Traicionar o ser traicionado, el quid de la cuestión

Traicionar o ser traicionado. ¿Esa es la cuestión? Vivimos en tiempos donde el egoísmo, la ambición y la codicia parecen regir el rumbo de la política. De hecho, parece el único camino para acceder al poder. Los contubernios y el reparto de cuotas son el modus operandi de los partidos mientras se defiende la meritocracia y el trabajo de cara a la galería. La hipocresía ha alcanzado un tamaño tan grande que engulle incluso a los que adquirieron relevancia ejerciendo la democracia desde un círculo.

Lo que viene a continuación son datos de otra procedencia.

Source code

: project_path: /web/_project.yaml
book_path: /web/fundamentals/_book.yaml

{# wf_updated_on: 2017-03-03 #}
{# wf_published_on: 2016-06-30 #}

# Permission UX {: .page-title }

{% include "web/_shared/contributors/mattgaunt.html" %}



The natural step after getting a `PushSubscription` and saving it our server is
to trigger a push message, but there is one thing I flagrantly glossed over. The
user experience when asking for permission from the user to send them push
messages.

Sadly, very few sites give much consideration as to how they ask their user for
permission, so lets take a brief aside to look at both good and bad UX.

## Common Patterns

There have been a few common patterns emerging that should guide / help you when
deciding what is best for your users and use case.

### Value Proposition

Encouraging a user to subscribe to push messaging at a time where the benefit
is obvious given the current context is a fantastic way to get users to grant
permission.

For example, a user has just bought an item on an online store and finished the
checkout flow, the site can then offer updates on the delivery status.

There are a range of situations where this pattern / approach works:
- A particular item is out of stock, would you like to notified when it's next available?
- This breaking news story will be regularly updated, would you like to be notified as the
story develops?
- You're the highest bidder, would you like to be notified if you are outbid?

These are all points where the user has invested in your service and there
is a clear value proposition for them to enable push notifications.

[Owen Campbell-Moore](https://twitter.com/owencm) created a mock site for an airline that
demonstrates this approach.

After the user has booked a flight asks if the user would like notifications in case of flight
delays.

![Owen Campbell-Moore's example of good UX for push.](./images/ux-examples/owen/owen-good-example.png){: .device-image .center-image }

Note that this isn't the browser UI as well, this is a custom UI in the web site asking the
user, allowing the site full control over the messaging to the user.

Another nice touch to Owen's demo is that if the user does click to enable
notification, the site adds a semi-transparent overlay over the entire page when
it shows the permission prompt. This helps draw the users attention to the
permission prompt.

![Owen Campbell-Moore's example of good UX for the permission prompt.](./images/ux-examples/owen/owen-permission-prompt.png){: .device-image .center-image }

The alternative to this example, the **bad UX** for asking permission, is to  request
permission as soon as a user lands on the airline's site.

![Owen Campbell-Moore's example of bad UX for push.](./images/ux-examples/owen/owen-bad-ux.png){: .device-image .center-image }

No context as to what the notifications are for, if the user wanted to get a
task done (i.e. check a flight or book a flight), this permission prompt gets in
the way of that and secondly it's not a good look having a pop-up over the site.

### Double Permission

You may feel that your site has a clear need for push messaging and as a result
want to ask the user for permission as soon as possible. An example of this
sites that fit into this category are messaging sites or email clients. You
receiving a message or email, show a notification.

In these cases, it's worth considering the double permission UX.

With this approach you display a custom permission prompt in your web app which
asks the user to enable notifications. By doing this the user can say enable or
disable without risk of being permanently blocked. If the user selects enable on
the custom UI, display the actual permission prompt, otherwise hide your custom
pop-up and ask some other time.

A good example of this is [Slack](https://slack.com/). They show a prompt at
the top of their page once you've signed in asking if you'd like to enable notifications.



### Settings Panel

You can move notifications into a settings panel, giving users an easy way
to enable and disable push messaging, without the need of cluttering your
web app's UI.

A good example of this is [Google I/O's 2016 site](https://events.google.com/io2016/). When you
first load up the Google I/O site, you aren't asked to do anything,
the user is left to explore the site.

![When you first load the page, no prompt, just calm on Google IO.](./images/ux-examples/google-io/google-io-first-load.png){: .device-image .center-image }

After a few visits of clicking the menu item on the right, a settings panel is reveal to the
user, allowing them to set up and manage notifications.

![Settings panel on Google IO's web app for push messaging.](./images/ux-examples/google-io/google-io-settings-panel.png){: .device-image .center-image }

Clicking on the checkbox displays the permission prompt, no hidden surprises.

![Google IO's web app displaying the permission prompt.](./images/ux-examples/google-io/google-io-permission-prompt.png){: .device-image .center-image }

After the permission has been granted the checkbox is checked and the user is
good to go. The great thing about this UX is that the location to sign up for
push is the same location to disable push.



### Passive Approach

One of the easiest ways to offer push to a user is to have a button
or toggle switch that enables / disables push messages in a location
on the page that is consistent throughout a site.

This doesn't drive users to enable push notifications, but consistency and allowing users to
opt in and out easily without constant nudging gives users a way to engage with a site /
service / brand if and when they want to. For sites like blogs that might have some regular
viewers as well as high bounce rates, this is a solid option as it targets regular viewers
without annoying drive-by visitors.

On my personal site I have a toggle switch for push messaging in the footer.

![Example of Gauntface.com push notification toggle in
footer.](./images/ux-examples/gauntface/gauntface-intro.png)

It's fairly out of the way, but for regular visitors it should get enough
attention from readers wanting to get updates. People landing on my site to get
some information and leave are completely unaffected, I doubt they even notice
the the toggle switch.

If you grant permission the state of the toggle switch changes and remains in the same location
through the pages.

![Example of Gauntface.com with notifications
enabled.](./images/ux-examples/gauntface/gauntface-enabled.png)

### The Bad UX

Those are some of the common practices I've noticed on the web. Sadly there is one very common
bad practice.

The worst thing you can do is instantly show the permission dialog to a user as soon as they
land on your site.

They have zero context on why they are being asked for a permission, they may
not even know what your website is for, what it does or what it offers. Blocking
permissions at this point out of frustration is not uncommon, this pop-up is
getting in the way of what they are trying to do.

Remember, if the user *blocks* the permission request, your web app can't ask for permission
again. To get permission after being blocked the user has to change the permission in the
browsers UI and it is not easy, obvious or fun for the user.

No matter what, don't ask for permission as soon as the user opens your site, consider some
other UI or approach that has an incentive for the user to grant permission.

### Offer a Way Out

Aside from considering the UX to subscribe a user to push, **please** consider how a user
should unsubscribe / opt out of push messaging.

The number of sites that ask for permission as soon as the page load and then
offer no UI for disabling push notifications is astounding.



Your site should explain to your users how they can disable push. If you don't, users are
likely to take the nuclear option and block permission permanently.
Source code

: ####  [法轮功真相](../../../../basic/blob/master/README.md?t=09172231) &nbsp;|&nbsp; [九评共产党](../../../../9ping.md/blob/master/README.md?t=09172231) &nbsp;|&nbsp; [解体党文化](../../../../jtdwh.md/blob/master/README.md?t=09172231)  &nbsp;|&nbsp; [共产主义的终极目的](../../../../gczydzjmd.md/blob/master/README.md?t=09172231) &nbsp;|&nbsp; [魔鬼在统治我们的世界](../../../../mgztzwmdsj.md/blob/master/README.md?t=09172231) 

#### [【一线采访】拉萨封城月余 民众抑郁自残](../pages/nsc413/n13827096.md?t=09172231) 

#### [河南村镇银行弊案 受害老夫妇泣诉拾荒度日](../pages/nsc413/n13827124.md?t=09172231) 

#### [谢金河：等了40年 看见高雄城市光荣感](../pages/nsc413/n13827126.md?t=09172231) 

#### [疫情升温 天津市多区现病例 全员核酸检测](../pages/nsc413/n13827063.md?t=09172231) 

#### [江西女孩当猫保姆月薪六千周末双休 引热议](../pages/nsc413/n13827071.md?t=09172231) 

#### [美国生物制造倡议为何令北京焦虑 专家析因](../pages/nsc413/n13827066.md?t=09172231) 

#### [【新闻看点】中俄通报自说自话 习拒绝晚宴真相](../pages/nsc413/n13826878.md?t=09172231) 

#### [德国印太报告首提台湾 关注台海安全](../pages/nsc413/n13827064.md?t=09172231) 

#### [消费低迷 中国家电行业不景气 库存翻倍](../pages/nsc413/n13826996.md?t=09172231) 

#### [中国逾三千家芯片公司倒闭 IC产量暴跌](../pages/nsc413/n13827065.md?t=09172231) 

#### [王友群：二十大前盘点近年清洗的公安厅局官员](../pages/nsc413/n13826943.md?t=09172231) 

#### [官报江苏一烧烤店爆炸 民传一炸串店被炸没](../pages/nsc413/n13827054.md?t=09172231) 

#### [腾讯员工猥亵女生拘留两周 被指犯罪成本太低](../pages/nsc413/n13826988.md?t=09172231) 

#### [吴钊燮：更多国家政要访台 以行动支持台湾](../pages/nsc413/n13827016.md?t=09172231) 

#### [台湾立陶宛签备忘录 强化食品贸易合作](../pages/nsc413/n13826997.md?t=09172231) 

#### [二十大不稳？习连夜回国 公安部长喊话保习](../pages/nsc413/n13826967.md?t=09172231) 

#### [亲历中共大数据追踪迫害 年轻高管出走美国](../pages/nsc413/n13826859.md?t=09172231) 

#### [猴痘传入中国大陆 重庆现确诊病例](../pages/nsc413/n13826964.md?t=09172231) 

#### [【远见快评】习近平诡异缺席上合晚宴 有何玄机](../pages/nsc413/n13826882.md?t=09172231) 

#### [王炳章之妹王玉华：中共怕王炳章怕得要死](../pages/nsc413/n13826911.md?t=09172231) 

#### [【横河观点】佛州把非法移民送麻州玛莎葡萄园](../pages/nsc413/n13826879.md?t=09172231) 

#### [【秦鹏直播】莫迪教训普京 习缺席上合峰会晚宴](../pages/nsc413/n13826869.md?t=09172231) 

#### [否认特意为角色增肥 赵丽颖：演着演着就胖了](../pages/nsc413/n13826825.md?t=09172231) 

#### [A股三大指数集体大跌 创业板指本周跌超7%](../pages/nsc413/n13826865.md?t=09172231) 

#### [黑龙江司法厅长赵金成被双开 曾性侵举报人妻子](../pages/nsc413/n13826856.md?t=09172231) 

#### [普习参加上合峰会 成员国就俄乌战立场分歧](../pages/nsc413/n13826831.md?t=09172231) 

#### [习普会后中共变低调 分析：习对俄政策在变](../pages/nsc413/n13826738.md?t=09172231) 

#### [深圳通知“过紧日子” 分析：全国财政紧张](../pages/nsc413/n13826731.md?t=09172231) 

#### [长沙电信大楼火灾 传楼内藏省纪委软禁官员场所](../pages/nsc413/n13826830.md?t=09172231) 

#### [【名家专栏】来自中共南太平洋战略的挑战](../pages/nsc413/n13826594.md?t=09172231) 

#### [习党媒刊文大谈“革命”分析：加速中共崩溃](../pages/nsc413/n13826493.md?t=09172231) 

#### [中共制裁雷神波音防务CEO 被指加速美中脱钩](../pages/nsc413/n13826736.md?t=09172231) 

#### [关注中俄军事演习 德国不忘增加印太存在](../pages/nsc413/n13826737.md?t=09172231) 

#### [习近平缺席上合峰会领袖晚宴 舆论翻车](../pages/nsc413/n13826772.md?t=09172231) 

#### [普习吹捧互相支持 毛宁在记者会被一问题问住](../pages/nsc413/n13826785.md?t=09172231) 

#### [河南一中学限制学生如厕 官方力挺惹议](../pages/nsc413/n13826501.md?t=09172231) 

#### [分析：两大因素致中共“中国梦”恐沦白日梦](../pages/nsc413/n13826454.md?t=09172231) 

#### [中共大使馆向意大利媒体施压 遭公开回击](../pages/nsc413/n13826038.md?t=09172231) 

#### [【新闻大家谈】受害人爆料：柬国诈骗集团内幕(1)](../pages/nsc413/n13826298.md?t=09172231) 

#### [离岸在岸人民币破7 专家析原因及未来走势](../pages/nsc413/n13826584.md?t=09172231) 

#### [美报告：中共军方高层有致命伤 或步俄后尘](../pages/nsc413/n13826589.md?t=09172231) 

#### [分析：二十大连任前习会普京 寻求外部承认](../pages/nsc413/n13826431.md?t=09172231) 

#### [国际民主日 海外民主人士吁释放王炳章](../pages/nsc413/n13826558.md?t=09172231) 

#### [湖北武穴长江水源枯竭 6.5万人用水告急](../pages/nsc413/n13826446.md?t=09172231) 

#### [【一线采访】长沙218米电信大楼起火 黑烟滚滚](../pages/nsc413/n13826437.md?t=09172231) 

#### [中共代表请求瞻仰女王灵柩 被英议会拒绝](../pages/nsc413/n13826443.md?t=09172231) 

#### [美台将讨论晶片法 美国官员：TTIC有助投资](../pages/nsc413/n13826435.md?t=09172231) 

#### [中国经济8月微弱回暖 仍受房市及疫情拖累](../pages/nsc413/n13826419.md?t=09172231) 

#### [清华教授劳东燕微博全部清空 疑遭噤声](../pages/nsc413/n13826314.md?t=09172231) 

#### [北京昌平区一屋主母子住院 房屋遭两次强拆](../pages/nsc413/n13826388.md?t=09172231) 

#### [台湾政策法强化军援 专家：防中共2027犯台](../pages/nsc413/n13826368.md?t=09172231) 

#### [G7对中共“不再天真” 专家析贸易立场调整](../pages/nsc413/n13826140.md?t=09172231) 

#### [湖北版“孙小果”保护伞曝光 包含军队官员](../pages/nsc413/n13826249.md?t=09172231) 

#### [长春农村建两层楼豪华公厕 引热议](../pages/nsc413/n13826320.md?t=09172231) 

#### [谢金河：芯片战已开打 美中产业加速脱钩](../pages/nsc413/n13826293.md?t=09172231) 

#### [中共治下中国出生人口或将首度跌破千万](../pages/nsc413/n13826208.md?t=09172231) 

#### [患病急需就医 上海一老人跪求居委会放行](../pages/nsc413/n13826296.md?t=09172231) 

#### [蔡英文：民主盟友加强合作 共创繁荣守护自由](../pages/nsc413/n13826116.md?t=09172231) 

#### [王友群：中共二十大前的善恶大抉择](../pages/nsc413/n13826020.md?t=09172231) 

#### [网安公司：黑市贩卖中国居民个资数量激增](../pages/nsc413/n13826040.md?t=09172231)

El intercambio de carteras ministeriales entre el gobierno de coalición saliente y el entrante ha sido más polémico de lo esperable. Públicas y notorias las diferencias entre Sumar y Podemos, los relevos de las dos ministras moradas, Ione Belarra e Irene Montero, hicieron saltar por los aires cualquier esperanza de apaciguamiento de ánimos. El acto fue aprovechado por ambas para recriminar a Pedro Sánchez que las «echara del Gobierno» e insistir en lo injusta que ha sido esa decisión. Ni una palabra de por qué la formación que ellas lideran vetó a Nacho Álvarez para convertirse en ministro a propuesta de Yolanda Díaz defendiendo que únicamente Montero podía sentarse en el Consejo de Ministros en nombre de Podemos.

Resulta complicado decir qué es antes, el huevo o la gallina, la traición o el sentirse traicionado. No necesariamente tiene uno que ser traicionado para sentirse así. Quizá ese sea el quid de la cuestión. Montero se encontró sola cuando la Ley del solo sí es sí posibilitó que cientos de violadores salieran a la calle antes de lo previsto como consecuencia de la rebaja de sus condenas. Denunció amenazas y acoso mediático. Y todo fue verdad. Una ley bienintencionada acabó convirtiéndose en lo contrario y la presión sobre la titular de Igualdad rebasó todos los límites. De esa frustración y ese dolor personal hay que extraer la rabia y la queja que el martes salía de su boca.

Al igual que somos verdugos y víctimas de alguien a lo largo de nuestra vida, ejercemos de traidores y traicionados en un momento u otro. Puede ser algo consciente o no. Que pregunten a muchos votantes de Pedro Sánchez si se sienten traicionados por las negociaciones con los independentistas catalanes. A Núñez Feijóo cuando siente el aliento de Díaz Ayuso cada vez que marca la estrategia de oposición del Partido Popular, incluso él consigo mismo cuando se ve obligado a escalar verbalmente para aparentar un liderazgo sólido. A ERC cuando sus negociaciones quedan reducidas a la insignificancia por la pompa de Puigdemont. A Junts cuando vea que la aprobación de la ley de amnistía se retrasa más de lo que desearían.